The iFolder project, a Novell-sponsored open source initiative that simplifies synchronizing files across multiple systems and enables users to securely access and share files with other users, today announced its first open source release since 2007. Available immediately, users and developers can download iFolder 3.7.2 client and server packages and source code. The latest release adds several features, including support for new platforms, additional security options, improved handling of file conflicts, and capabilities for merging files. In addition to an updated project Website, Novell has put in place a community development plan to ensure that iFolder becomes and remains a vital open source project.


The Indian press rewrote the press release and called iFolder a "major OS" (this is journalism?). Compare to the above:

The iFolder project, a Novell-sponsored open source initiative that simplifies synchronizing files across multiple systems and enables users to securely access and share files with other users, today announced its first open source release since 2007.


Zonker wrote about it too and so did his colleague at OStatic, Kristin Shoemaker.

Today we announced (officially) that iFolder code has been pushed out and we have a new iFolder Web site.

So, you can grab the source code from SourceForge immediately. We’re working on packages for openSUSE 11.0 and 11.1, and there’s work being done to put iFolder into the openSUSE Build Service as well.


Justin Ryan made it a side story at Linux Journal.

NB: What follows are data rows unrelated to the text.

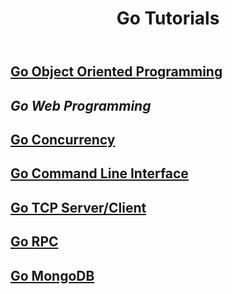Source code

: #+TITLE:Go Tutorials
#+STARTUP:showall


** [[./go_oop.org][Go Object Oriented Programming]]

** [[go_http.org][Go Web Programming]]

** [[./go_concurrency.org][Go Concurrency]]

** [[./go_cli.org][Go Command Line Interface]]

** [[./go_tcp.org][Go TCP Server/Client]]

** [[./go_rpc.org][Go RPC]]

** [[./go_mongo.org][Go MongoDB]]
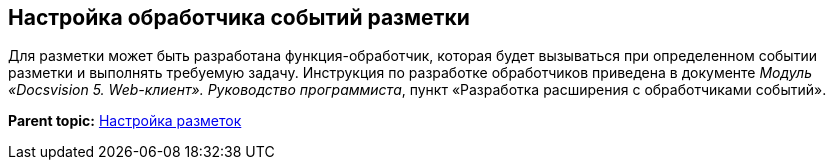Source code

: 
== Настройка обработчика событий разметки

[[task_ntr_knm_jx__context_lvs_r25_b3b]]
Для разметки может быть разработана функция-обработчик, которая будет вызываться при определенном событии разметки и выполнять требуемую задачу. Инструкция по разработке обработчиков приведена в документе [.dfn .term]_Модуль «Docsvision 5. Web-клиент». Руководство программиста_, пункт «Разработка расширения с обработчиками событий».

*Parent topic:* xref:../topics/dl_customizelayouts.html[Настройка разметок]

Long release cycles are by no means unusual in the Open Source world. While some projects — Ubuntu, for example, and GNOME — have release cycles one can set their watch by, other projects take a less tightly scheduled approach — Debian's "we'll release when it's ready to release" philosophy comes to mind. Such would seem to be the case with the iFolder project, which released Version 3.7.2 on Friday — their first since 2007.


Xandros



Not so much to see here this week, but Xandros was crowing about its business using a press release.

Xandros, the leading provider of intuitive Linux solutions and mixed-environment management tools, is scheduled to present at the Cambria Capital Investor Meeting in Salt Lake City on April 9, 2009 at 3:45 pm MT. Andreas Typaldos, Xandros CEO, will update investors on current business developments and goals for 2009.


Some people are still deploying software from Xandros.

Sentegrity (www.sentegrity.com.br), today announced that, CCT Global Communications of the British Virgin Islands, has implemented Xandros' Scalix as their standard email and collaboration platform.


The founder of Xandros made some press also.

Carlstadt Mayor Will Roseman is the founder of the computer company Xandros, Inc., which has offices around the world. Typically, he will go to borough hall before or after he goes to work in New York. His job has enough flexibility to allow him to leave at 2 p.m. or come in at 11 a.m. Roseman pointed out another important function of mayors: marriages. He marries at least 100 couples per year.